On September 29, 2010, Pryce was released from the Baltimore Ravens to make room for defensive back Ken Hamlin.

===New York Jets===
On September 30, 2010, Pryce was signed by the New York Jets.

===Retirement===
After the 2010 AFC Championship Game, Pryce confirmed he was done playing football. In 2011, he officially retired.

===NFL statistics===

| Year | Team | GP | COMB | TOTAL | AST | SACK | FF | FR | FR YDS | INT | IR YDS | AVG IR | LNG IR | TD | PD |
|---|---|---|---|---|---|---|---|---|---|---|---|---|---|---|---|
| 1997 | DEN | 8 | 24 | 16 | 8 | 2.0 | 0 | 0 | 0 | 0 | 0 | 0 | 0 | 0 | 1 |
| 1998 | DEN | 16 | 43 | 30 | 13 | 8.5 | 0 | 0 | 0 | 1 | 1 | 1 | 1 | 0 | 2 |
| 1999 | DEN | 15 | 46 | 33 | 13 | 13.0 | 2 | 1 | 0 | 1 | 0 | 0 | 0 | 0 | 4 |
| 2000 | DEN | 16 | 46 | 33 | 13 | 12.0 | 2 | 1 | 0 | 0 | 0 | 0 | 0 | 0 | 5 |
| 2001 | DEN | 16 | 39 | 33 | 6 | 7.0 | 1 | 0 | 0 | 0 | 0 | 0 | 0 | 0 | 4 |
| 2002 | DEN | 16 | 46 | 40 | 6 | 9.0 | 1 | 1 | 0 | 0 | 0 | 0 | 0 | 0 | 1 |
| 2003 | DEN | 16 | 36 | 28 | 8 | 8.5 | 2 | 1 | 0 | 0 | 0 | 0 | 0 | 0 | 1 |
| 2004 | DEN | 2 | 2 | 1 | 1 | 0.0 | 0 | 0 | 0 | 0 | 0 | 0 | 0 | 0 | 0 |
| 2005 | DEN | 16 | 33 | 31 | 2 | 4.0 | 1 | 0 | 0 | 0 | 0 | 0 | 0 | 0 | 3 |
| 2006 | BAL | 16 | 47 | 37 | 10 | 13.0 | 2 | 0 | 0 | 0 | 0 | 0 | 0 | 0 | 2 |
| 2007 | BAL | 5 | 15 | 9 | 6 | 2.0 | 0 | 0 | 0 | 0 | 0 | 0 | 0 | 0 | 0 |
| 2008 | BAL | 16 | 27 | 17 | 10 | 4.5 | 0 | 0 | 0 | 0 | 0 | 0 | 0 | 0 | 2 |
| 2009 | BAL | 16 | 31 | 19 | 12 | 6.5 | 1 | 0 | 0 | 0 | 0 | 0 | 0 | 0 | 0 |
| 2010 | BAL | 3 | 0 | 0 | 0 | 0.0 | 0 | 0 | 0 | 0 | 0 | 0 | 0 | 0 | 0 |
| 2010 | NYJ | 10 | 4 | 3 | 1 | 1.0 | 0 | 0 | 0 | 0 | 0 | 0 | 0 | 0 | 0 |
| Career |  | 187 | 439 | 330 | 109 | 91.0 | 12 | 4 | 0 | 2 | 1 | 1 | 1 | 0 | 25 |

==Personal life==
Pryce's sister, Nandi Pryce, is a former soccer player who played for the United States women's national team.

==Multimedia==
In 2013 Pryce began a second career as a professional writer, publishing the first of his young adult series Kulipari: An Army of Frogs, with co-writer Joel Naftali and illustrator Sanford Greene, from Amulet Books. The series was adapted in 2016 into an original animated series, Kulipari: An Army of Frogs, by Netflix.

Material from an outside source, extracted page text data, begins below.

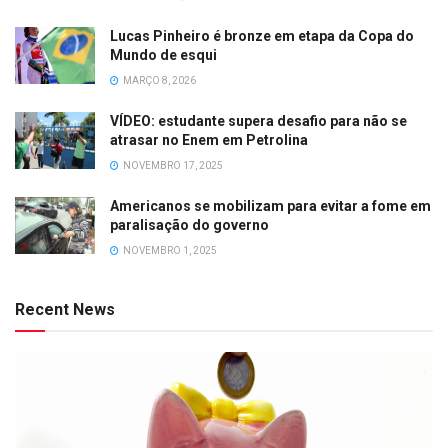
Lucas Pinheiro é bronze em etapa da Copa do
Mundo de esqui
MARÇO 8, 2026
VÍDEO: estudante supera desafio para não se
atrasar no Enem em Petrolina
NOVEMBRO 17, 2025
Americanos se mobilizam para evitar a fome em
paralisação do governo
NOVEMBRO 1, 2025
Recent News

In June 2016 it was announced that Pryce was writing a sequel comic, with co-writer Joshua Starnes and illustrator Sonia Liao, set to pick up directly after the novels ended.

Pryce founded and operates The Outlook Company, an East Baltimore-based multimedia and live-action animation studio.